Parking problem: High school remodel proposal requires more land

A new proposal for the remodel of Mount Si High School would shorten the construction timeline from eight years to three and streamline the transition back to a comprehensive (grades 9 to 12) school building.

A new proposal for the remodel of Mount Si High School would shorten the construction timeline from eight years to three and streamline the transition back to a comprehensive (grades 9 to 12) school building.

It would also require the district to buy and demolish the homes on seven parcels of land on the southwest corner of the high school property, either through a direct purchase, or through condemnation proceedings.

The Snoqualmie Valley School District has already made offers on each of the properties, based on a recent appraisal, and is waiting for official responses from the owners. Condemnation proceedings, in which the district would petition the state for the right of eminent domain to purchase the properties at a value to be set by a jury, could be resorted to if one or more of the property-owners refuses to sell.

“The idea is that we want to offer them fair market value and work with them to make the transition as easy as possible,” said district assistant superintendent and business services director Ryan Stokes.

He estimated the combined value of the lots at roughly $1.5 million. He also sympathized with the families who will be affected by the acquisition, saying “this is not fun for anyone.”

If acquired, the properties would complete a square on the south side of the high school property. Initially, they would be used for extra parking, which will be needed both during the construction phase and afterward, to support a capacity of 2,300 students and the staff that come with them. Parking had been an issue since the school board began considering an expanded high school; architects had cautioned the board that a student capacity beyond 2,100 would require roughly at least an acre of more parking.

Once construction of the building, is complete, the property would be transformed into a new baseball field, to replace a field that will be built on during construction.

Detailed plans for construction are now being developed, but the general proposal would include a single, three-year construction phase to build 11 sections of classrooms, in three-story segments and a two-story segment above ground-level parking, according to the proposal that NAC Architects presented June 25. The building would stretch from the parking lot northeast, onto the baseball field.

Meanwhile, classes would continue in the existing facilities, undisrupted, until the new building was done.

“In August of 2019, we’ll be able to move the entire school into the new building,” said Stokes, so “everybody would have to move only once,” instead of the piecemeal transitions of an eight-year, three-phase construction project.

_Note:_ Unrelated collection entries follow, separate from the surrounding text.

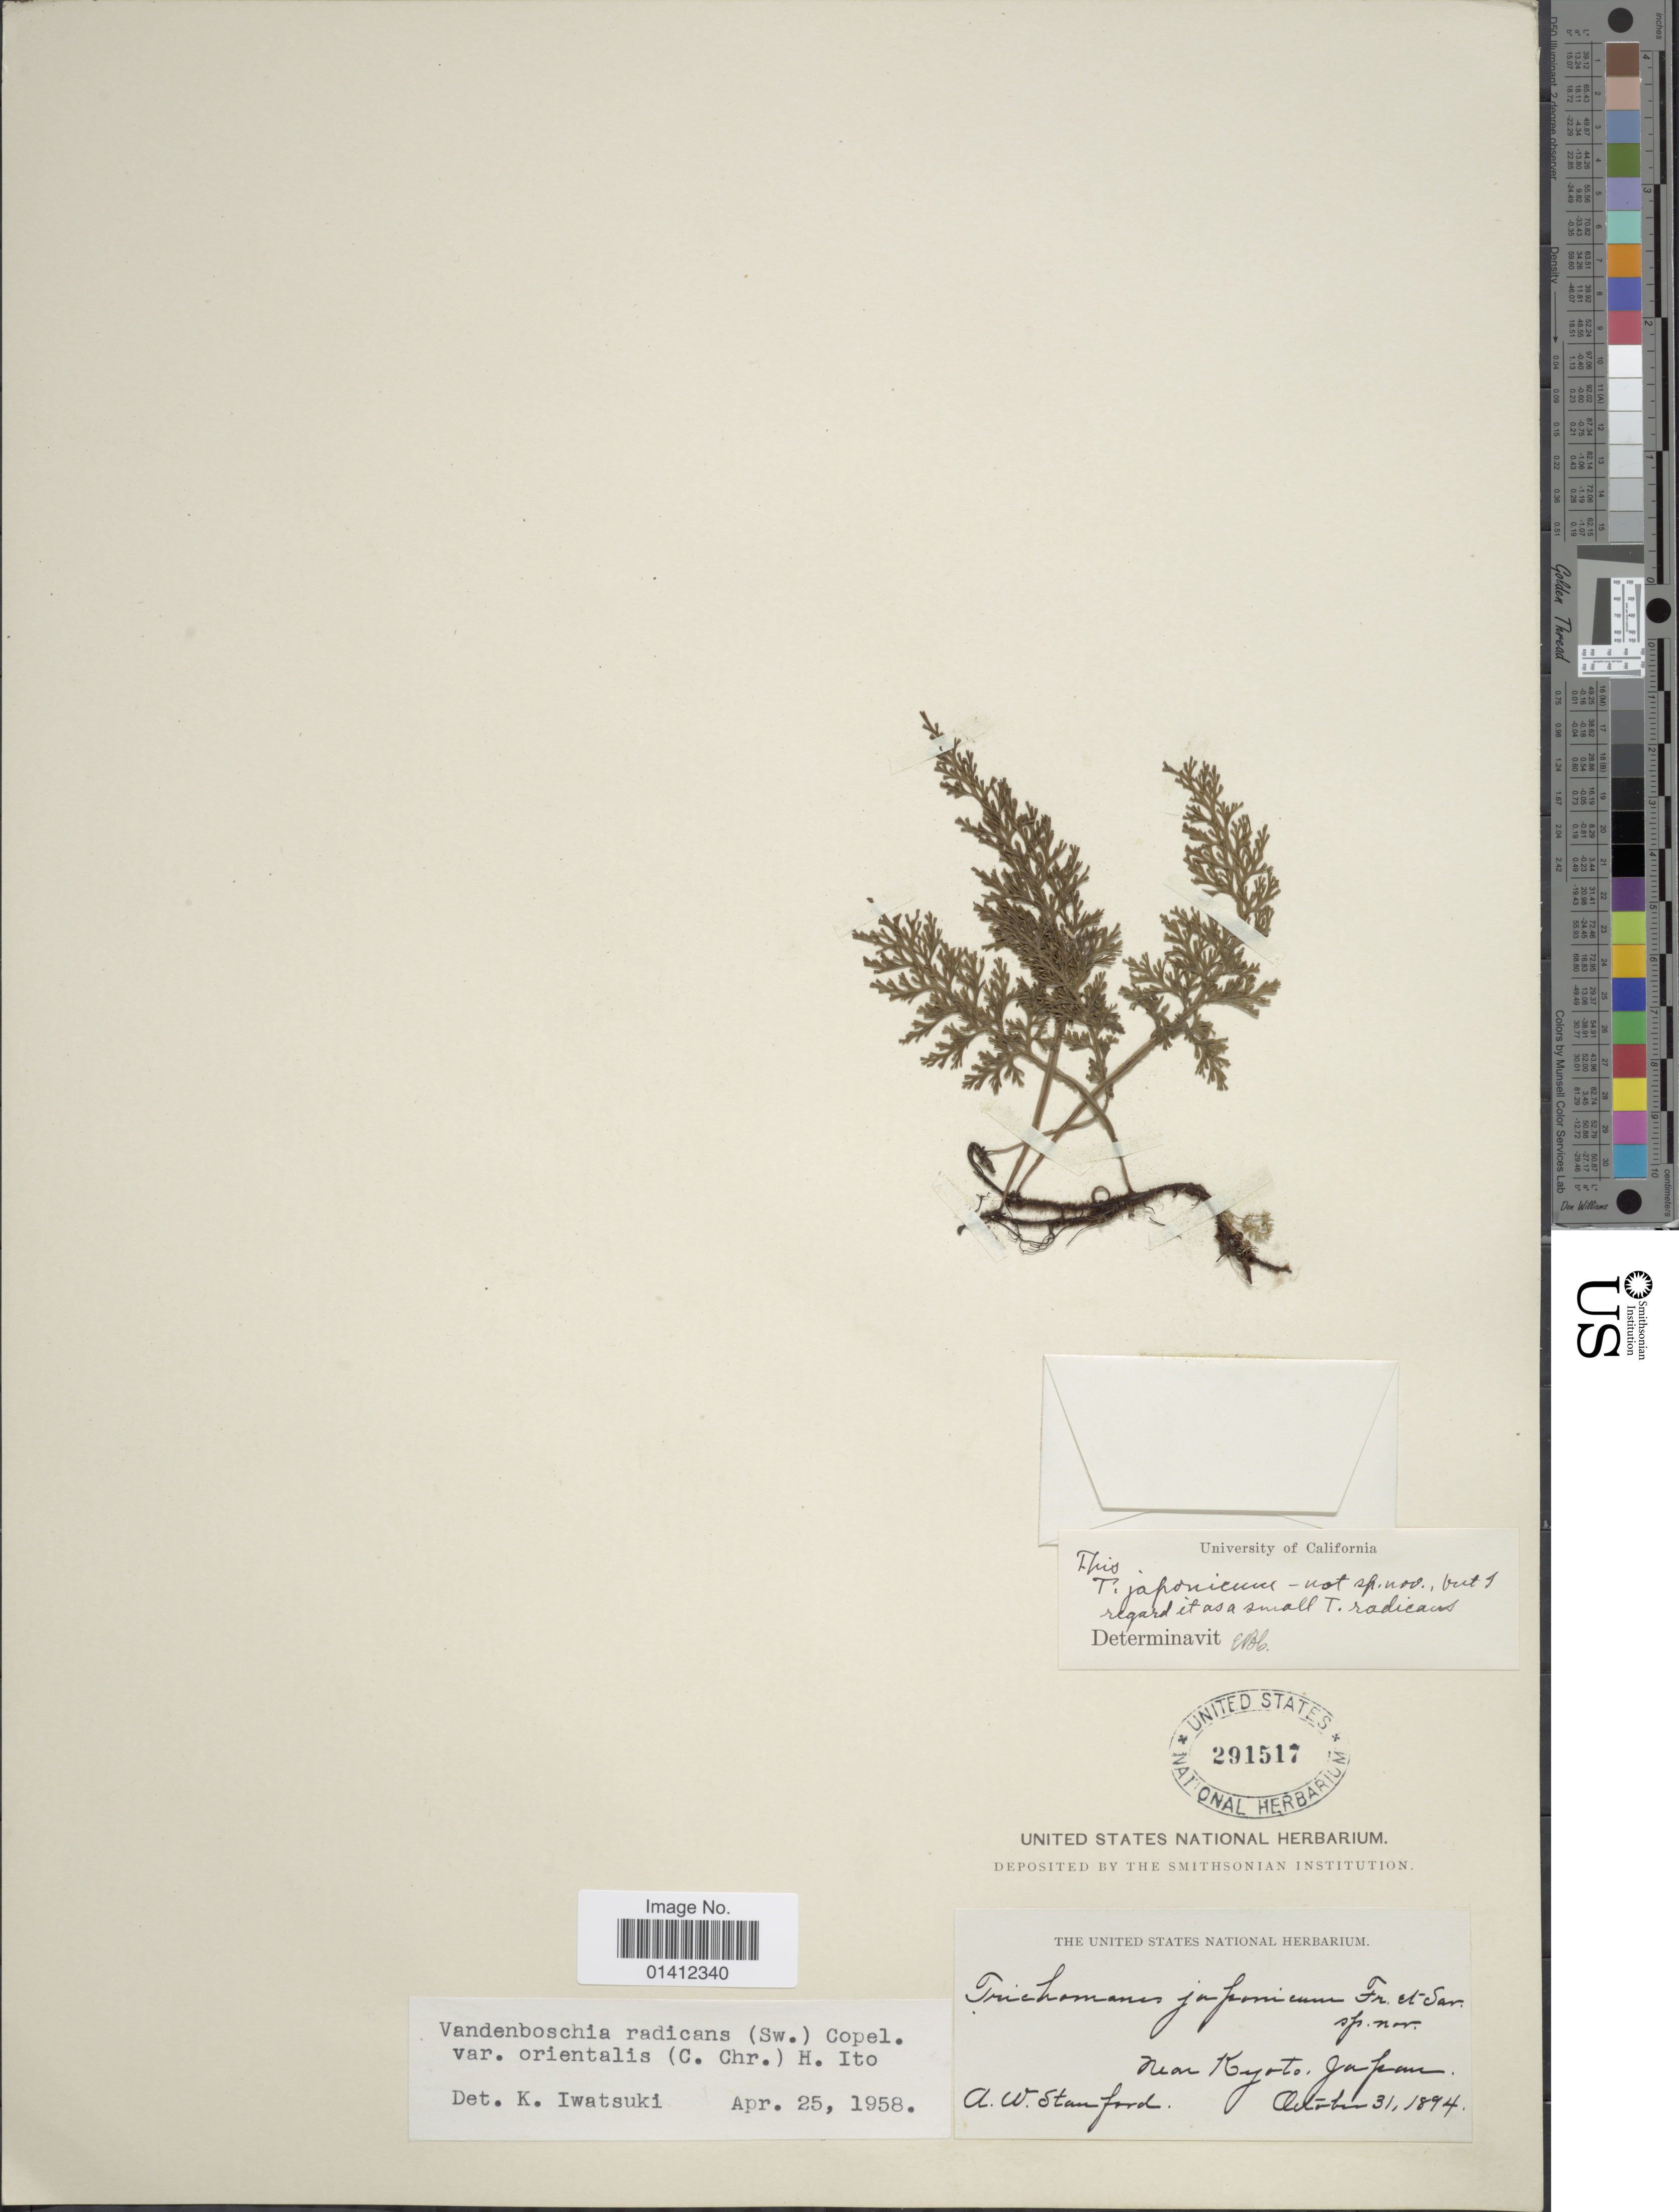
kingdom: Plantae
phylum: Tracheophyta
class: Polypodiopsida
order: Hymenophyllales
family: Hymenophyllaceae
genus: Vandenboschia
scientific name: Vandenboschia radicans var. orientalis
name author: (C. Chr.) H. Itô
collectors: A. Stanford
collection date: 1894-10-31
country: Japan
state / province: Kyoto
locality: Near Kyoto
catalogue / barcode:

In that proposal, freshmen would move back to the main campus in 2019, and students would move between old and new construction for the remainder of the project.

“It’s the cleanest (proposal) we’ve seen,” said Stokes.

After the big move, the project will continue for another year, with demolition of the old building, remodeling and elevating the gym to be out of the floodway and big enough for 2,300 students, and reconstruction of the baseball field.

The new school will be designed from the ideas that a design team of school administrators, teachers, parents and students recommended. These ideas included an open design, an elevated structure for security, keeping special needs students on the ground floor, and support for creating “small learning communities,” or core groups of students who take most classes together.

“The question was how do you take a 2,300 student high school and make it feel smaller,” Stokes explained.

Also, “There was a strong value placed on maintaining the freshman campus in a separate area,” Stokes said, after reviewing the Thoughtstream feedback on the district’s construction plans.

Designs for the new school building will include roughly half of one wing of the building dedicated to freshmen.

The final designs are projected to be completed this fall, with construction projected to start in April 2017.

The Mount Si High School remodel is the largest element in a $244 million bond that district voters approved in February. Others include a sixth elementary school, which the district broke ground on earlier this year, and repairs and updates to every other school building in the district, some of which are already underway.

In this photo, taken April 15 by Mount Si High School video students with a drone, site work on the sixth elementary school has begun.

 

By June 23, the site for the sixth elementary has been cleared of trees and is being leveled.